What the task asks: Copy out the lines in each of the records below word for word, keeping every mark and line break the same.

Provided records:
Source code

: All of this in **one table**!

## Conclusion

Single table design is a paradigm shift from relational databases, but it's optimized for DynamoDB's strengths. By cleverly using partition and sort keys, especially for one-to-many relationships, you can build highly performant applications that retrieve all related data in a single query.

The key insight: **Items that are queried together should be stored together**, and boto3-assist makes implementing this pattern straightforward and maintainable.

Completed task:
Source code

: All of this in **one table**!

## Conclusion

Single table design is a paradigm shift from relational databases, but it's optimized for DynamoDB's strengths. By cleverly using partition and sort keys, especially for one-to-many relationships, you can build highly performant applications that retrieve all related data in a single query.

The key insight: **Items that are queried together should be stored together**, and boto3-assist makes implementing this pattern straightforward and maintainable.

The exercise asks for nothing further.